Elles voient des maris et des pères qui se comportent différemment de ce qu’elles connaissent et subissent. "Elles se rendent compte que ça existe, que c’est possible, et cela peut leur redonner de l’espoir", souligne Sophie Pattée. 

À la ferme, autour d’elle, Magali a des alliés précieux pour aider les femmes à retrouver la paix. "Il y a la nature, et c'est un excellent remède pour se ressourcer et puis, dans la cour et dans les prés gambadent chats, chiens, poules, chèvres et chevaux. "Ce sont des êtres vivants qui ne jugent pas. En fonction de leurs affinités, les femmes peuvent aller caresser l’un ou l’autre, et se reconnecter au vivant, retrouver une place." 

Une campagne qui peut aussi faire peur

Depuis le début du projet, seules deux femmes ont été accueillies dans les fermes. "Quand le 115 leur propose cet accueil, certaines ont un peu peur, constate Sophie Pattée. Elles ne connaissent pas forcément la vie à la campagne. Elles ont peur de ne pas pouvoir se déplacer, de trop s’éloigner de leurs proches. C’est parfois un frein.'

Mais le Civam n’entend pas renoncer car en milieu rural les violences conjugales existent aussi. Les chiffres sont même terribles. Alors que 30% de la population vit à la campagne, 50% des féminicides ont lieu en milieu rural.

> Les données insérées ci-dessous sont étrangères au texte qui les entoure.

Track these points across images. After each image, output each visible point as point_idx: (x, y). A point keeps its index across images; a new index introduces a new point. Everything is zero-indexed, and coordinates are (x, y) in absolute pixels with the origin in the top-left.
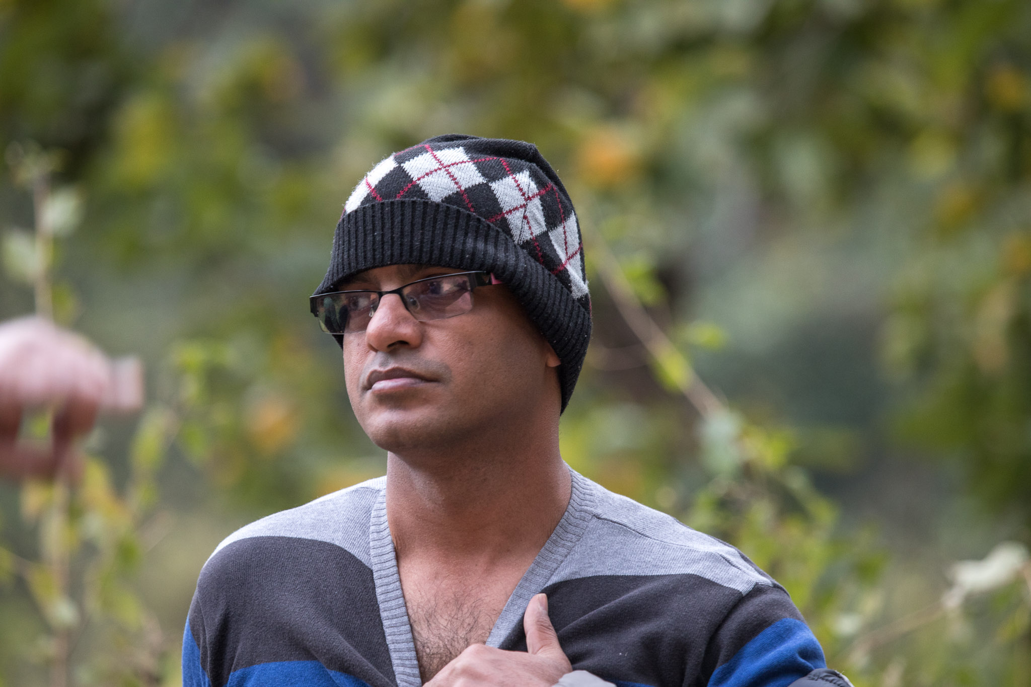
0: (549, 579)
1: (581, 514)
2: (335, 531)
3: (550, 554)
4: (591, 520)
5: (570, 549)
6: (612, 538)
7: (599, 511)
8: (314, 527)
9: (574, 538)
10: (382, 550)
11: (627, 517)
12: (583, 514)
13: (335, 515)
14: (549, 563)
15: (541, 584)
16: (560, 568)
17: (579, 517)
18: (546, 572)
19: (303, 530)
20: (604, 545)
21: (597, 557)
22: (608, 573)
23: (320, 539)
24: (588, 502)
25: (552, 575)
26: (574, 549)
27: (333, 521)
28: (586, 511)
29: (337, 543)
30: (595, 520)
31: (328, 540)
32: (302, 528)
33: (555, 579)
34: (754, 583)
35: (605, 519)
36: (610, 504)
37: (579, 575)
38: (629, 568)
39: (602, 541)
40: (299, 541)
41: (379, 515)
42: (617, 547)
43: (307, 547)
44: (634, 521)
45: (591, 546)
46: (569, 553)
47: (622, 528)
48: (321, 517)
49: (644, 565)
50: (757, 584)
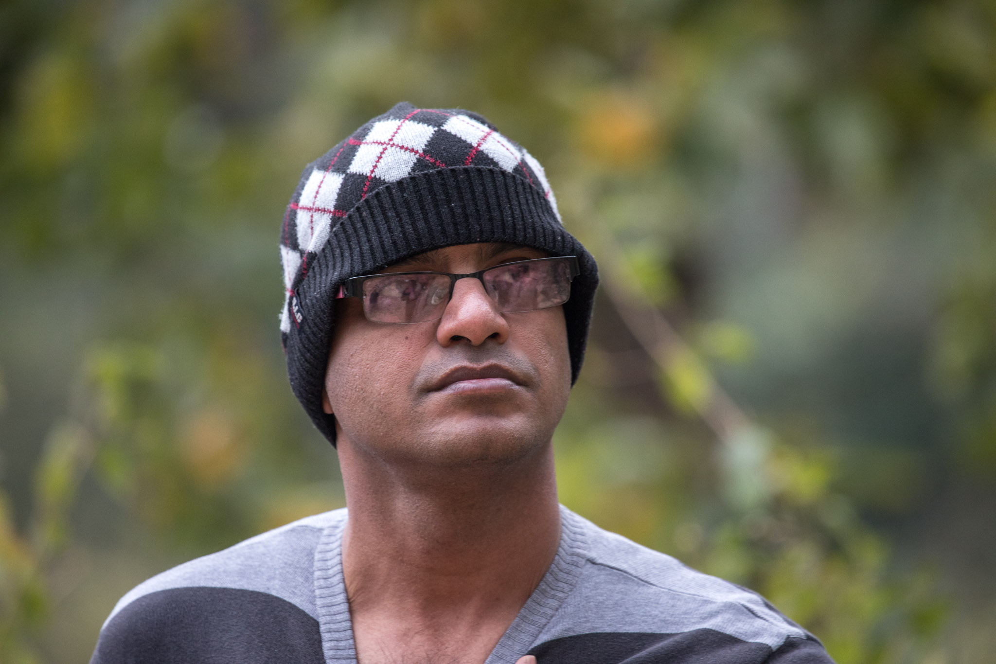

"C’est un univers où on trouve plus d’armes à feu, note Sophie Pattée et puis les femmes s’y sentent souvent plus isolées. Physiquement et moralement. Il n’y a pas de voisin pour entendre les cris ou les coups, pas forcément de voisine non plus à qui se confier."

"Et c'est un terrible paradoxe, les femmes sont seules mais en même temps, tout le monde les connaît. Elles ne peuvent donc pas non plus pousser la porte d’une gendarmerie par peur des regards des voisins, par crainte que le gendarme ne soit un copain de leur conjoint. Elles n’appellent à l’aide que quand elles sont menacées de mort." 

Alors, en cas de besoin, Sophie et Magali se tiennent prêtes à ouvrir leurs portes, poser une assiette sur la table. Si une femme appelle à l’aide, elles seront là ! 

*Pour que les auteurs des violences ne puissent retrouver les fermes accueillantes, il est important de ne pas révéler son identité.